Hyper-confessional logorrhea has become uncommon in movies and takes getting used to now. In any case, Ullmann's tolerant heroine, our confidant in this relatively fruitless tangle of family needs and fears, is all but shunted aside. Modest as the movie is, Bergman doesn't skimp on the watery-eyed combat and infinitely dissected neuroses, lively ingredients that may be sufficient balm for cineastes pining for the olden days of Janus Films logos and reliably turbulent Euro-cinema. Still, the distance between Bergman's vision of human intercourse and reality has always edged toward pretension and self-involvement, and without more thematic weight for buttress, the project slips into the abyss. The academic-reference-packed dialogue, the reading of Kierkegaard, the utter lack of ordinary modesty or pragmatism, and the casual lack of concern for one's own children ("I know nothing about our daughters," Johan shruggingly says at the outset) are all far from convincing. The frantic bond between Henrik and Karin is another bizarre matter, manifesting as a manic cello-mad co-dependency before setting sail, in one strange, dishonest moment Bergman never prepares us for or feels the need to explain, into incestuous waters.
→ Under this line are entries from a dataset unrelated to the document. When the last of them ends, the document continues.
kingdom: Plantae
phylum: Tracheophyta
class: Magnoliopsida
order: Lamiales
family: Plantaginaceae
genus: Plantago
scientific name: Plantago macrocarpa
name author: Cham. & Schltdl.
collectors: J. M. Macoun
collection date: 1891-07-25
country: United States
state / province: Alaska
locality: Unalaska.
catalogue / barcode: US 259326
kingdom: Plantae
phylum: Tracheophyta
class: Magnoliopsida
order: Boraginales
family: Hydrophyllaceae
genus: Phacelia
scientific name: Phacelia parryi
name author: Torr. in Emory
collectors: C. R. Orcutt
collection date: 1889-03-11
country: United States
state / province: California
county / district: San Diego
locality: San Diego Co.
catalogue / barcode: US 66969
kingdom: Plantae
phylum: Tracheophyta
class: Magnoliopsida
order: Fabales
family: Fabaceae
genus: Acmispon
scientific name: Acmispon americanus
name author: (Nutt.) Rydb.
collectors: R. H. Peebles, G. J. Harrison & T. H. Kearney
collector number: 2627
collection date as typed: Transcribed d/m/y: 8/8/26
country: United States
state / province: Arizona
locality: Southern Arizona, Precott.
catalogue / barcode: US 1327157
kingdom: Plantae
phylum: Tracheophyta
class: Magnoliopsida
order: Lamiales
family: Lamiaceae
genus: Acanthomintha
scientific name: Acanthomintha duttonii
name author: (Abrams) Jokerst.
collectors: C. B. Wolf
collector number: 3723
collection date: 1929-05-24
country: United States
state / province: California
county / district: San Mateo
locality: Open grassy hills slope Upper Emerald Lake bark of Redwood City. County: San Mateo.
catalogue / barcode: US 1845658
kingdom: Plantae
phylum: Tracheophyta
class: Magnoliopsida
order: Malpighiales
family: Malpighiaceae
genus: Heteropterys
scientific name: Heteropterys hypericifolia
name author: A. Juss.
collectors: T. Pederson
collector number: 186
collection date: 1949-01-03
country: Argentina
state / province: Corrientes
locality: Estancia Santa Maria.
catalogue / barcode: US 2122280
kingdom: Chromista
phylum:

The actors work like sheepdogs, of course, but their roles give them one note to pluck in each scene. Ullmann, for one, seems less concerned about filling out her inconsequential character than dressing the sets with grande-dame mannerisms and crinkly-eyed cuteness. Saraband doesn't ask to be considered prime-cut Bergman, and it isn't, although its slightness may not matter to the art-film starving class. His style may date, but that's another way of saying it has been indispensably assimilated into our ideas of what profound, thoughtful cinema is supposed to be. Like a wedge of low-grade Stravinsky, revived and performed, the movie could be considered an addendum to a looming and unique catalog, in which no work is insignificant.